- **EXTRACT TO READ**:
++++++++

John Roddick Russell MacGregor, Baron MacGregor of Pulham Market,  (born 14 February 1937), is a politician from the United Kingdom. A member of the Conservative Party, he was the Member of Parliament (MP) for South Norfolk from 1974 to 2001. He served in the Cabinet as Chief Secretary to the Treasury (1985–87), Minister of Agriculture, Fisheries and Food (1987–89), Secretary of State for Education and Science (1989–90), Leader of the House of Commons and Lord President of the Council (1990–92), and Secretary of State for Transport (1992–94). He was made a life peer in 2001.

Early life 
MacGregor was educated at Merchiston Castle School in Edinburgh, then at the University of St Andrews (MA economics and history, 1959) and at King's College London (LLB, 1962). Prior to the 1979 general election he worked for Hill Samuel, a merchant bank.

Member of Parliament
He became an MP at the February 1974 General Election, and served as a Tory whip from 1977 to 1981, when he became a junior minister at the Department of Trade and Industry, moving to MAFF in 1983.

In government
MacGregor entered the Cabinet on 2 September 1985 as Chief Secretary to the Treasury, and was made Minister of Agriculture, Fisheries and Food in 1987 – during the BSE crisis. He was promoted to Secretary of State for Education and Science in July 1989. In the small reshuffle following the resignation of Sir Geoffrey Howe, he was made Leader of the House of Commons and Lord President of the Council just days before Thatcher's own resignation. He continued in this position from 1990 to 1992, although William Keegan writes that he was a contender for the position of Chancellor when John Major came to power.

++++++++

- **ASSIGNMENT 1**: In the biography, which Edinburgh school did MacGregor attend?
The entries below have no connection to the biography above.

++++++++

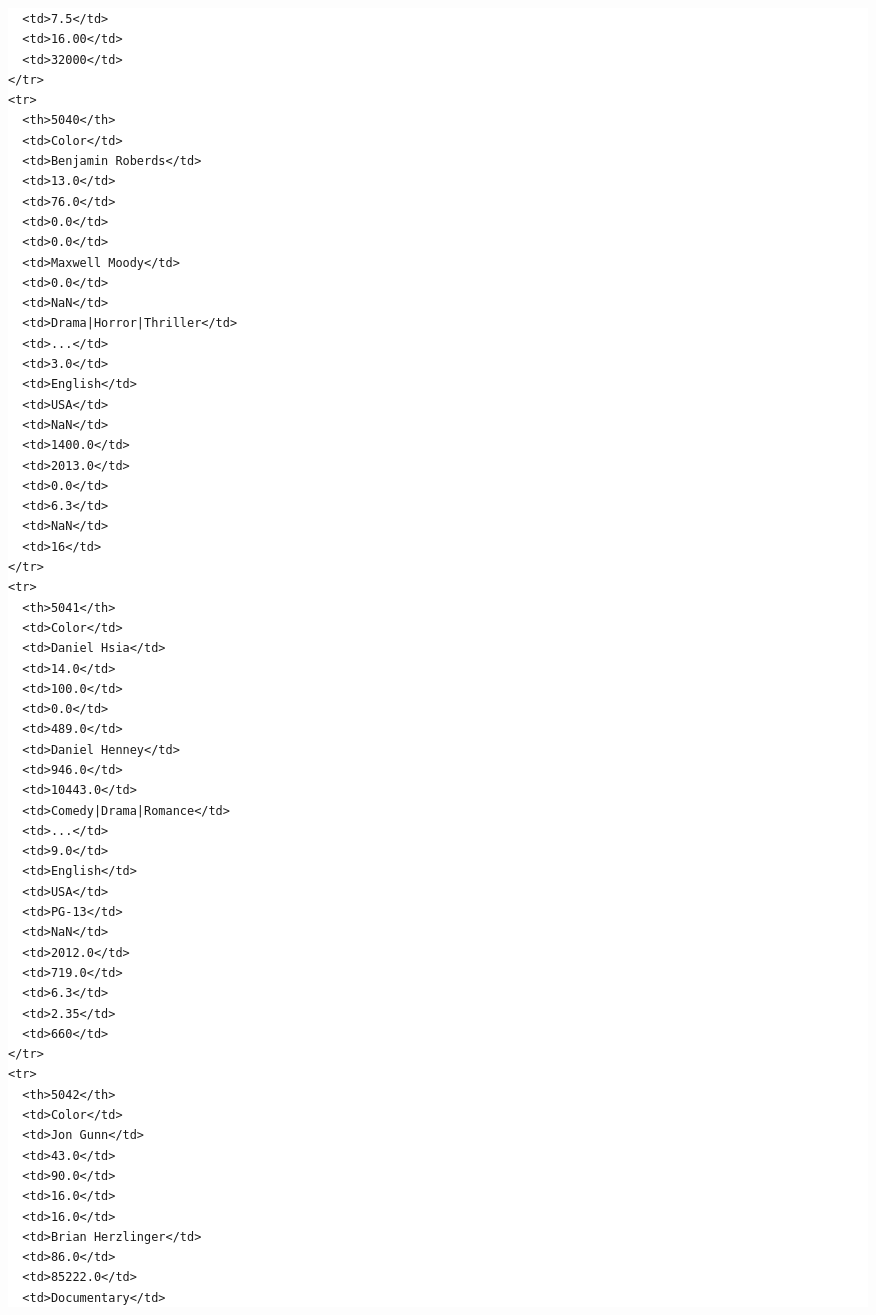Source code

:       <td>7.5</td>
      <td>16.00</td>
      <td>32000</td>
    </tr>
    <tr>
      <th>5040</th>
      <td>Color</td>
      <td>Benjamin Roberds</td>
      <td>13.0</td>
      <td>76.0</td>
      <td>0.0</td>
      <td>0.0</td>
      <td>Maxwell Moody</td>
      <td>0.0</td>
      <td>NaN</td>
      <td>Drama|Horror|Thriller</td>
      <td>...</td>
      <td>3.0</td>
      <td>English</td>
      <td>USA</td>
      <td>NaN</td>
      <td>1400.0</td>
      <td>2013.0</td>
      <td>0.0</td>
      <td>6.3</td>
      <td>NaN</td>
      <td>16</td>
    </tr>
    <tr>
      <th>5041</th>
      <td>Color</td>
      <td>Daniel Hsia</td>
      <td>14.0</td>
      <td>100.0</td>
      <td>0.0</td>
      <td>489.0</td>
      <td>Daniel Henney</td>
      <td>946.0</td>
      <td>10443.0</td>
      <td>Comedy|Drama|Romance</td>
      <td>...</td>
      <td>9.0</td>
      <td>English</td>
      <td>USA</td>
      <td>PG-13</td>
      <td>NaN</td>
      <td>2012.0</td>
      <td>719.0</td>
      <td>6.3</td>
      <td>2.35</td>
      <td>660</td>
    </tr>
    <tr>
      <th>5042</th>
      <td>Color</td>
      <td>Jon Gunn</td>
      <td>43.0</td>
      <td>90.0</td>
      <td>16.0</td>
      <td>16.0</td>
      <td>Brian Herzlinger</td>
      <td>86.0</td>
      <td>85222.0</td>
      <td>Documentary</td>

++++++++

- **ASSIGNMENT 2**: Find each line in the entries that contains the string "Drama", and copy those lines.

- **EXERCISE OUTPUT 1**: Merchiston Castle School.

- **EXERCISE OUTPUT 2**:
      <td>Drama|Horror|Thriller</td>
      <td>Comedy|Drama|Romance</td>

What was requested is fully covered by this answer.